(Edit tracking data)
####################

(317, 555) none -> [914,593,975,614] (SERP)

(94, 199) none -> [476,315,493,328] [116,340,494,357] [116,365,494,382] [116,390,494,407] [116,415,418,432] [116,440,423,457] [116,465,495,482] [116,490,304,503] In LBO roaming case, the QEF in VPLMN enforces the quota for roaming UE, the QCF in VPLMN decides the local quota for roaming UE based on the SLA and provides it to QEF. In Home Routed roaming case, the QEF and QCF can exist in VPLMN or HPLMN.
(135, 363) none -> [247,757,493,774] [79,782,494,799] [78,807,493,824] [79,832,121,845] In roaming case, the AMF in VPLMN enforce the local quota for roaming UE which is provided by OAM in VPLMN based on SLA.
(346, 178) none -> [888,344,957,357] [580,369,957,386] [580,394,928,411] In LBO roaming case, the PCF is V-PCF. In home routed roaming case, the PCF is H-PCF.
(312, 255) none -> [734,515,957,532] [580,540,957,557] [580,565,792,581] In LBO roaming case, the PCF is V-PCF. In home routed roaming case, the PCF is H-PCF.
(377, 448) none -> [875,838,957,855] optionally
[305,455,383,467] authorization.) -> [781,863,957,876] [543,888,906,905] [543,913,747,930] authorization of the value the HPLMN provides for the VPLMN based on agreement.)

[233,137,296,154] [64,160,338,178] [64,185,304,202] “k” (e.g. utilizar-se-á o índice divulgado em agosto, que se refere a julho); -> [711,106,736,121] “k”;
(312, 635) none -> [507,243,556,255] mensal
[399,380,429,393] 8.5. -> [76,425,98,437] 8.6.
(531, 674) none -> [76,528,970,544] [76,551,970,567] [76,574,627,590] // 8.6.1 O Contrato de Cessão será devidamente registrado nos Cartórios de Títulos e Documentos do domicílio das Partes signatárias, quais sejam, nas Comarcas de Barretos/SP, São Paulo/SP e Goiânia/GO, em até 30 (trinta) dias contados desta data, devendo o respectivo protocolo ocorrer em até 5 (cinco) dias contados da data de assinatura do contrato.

####################

:: What to do ::
Search the data above for the word "roaming", then gather each line in which it appears.

:: Result of this task ::
(94, 199) none -> [476,315,493,328] [116,340,494,357] [116,365,494,382] [116,390,494,407] [116,415,418,432] [116,440,423,457] [116,465,495,482] [116,490,304,503] In LBO roaming case, the QEF in VPLMN enforces the quota for roaming UE, the QCF in VPLMN decides the local quota for roaming UE based on the SLA and provides it to QEF. In Home Routed roaming case, the QEF and QCF can exist in VPLMN or HPLMN.
(135, 363) none -> [247,757,493,774] [79,782,494,799] [78,807,493,824] [79,832,121,845] In roaming case, the AMF in VPLMN enforce the local quota for roaming UE which is provided by OAM in VPLMN based on SLA.
(346, 178) none -> [888,344,957,357] [580,369,957,386] [580,394,928,411] In LBO roaming case, the PCF is V-PCF. In home routed roaming case, the PCF is H-PCF.
(312, 255) none -> [734,515,957,532] [580,540,957,557] [580,565,792,581] In LBO roaming case, the PCF is V-PCF. In home routed roaming case, the PCF is H-PCF.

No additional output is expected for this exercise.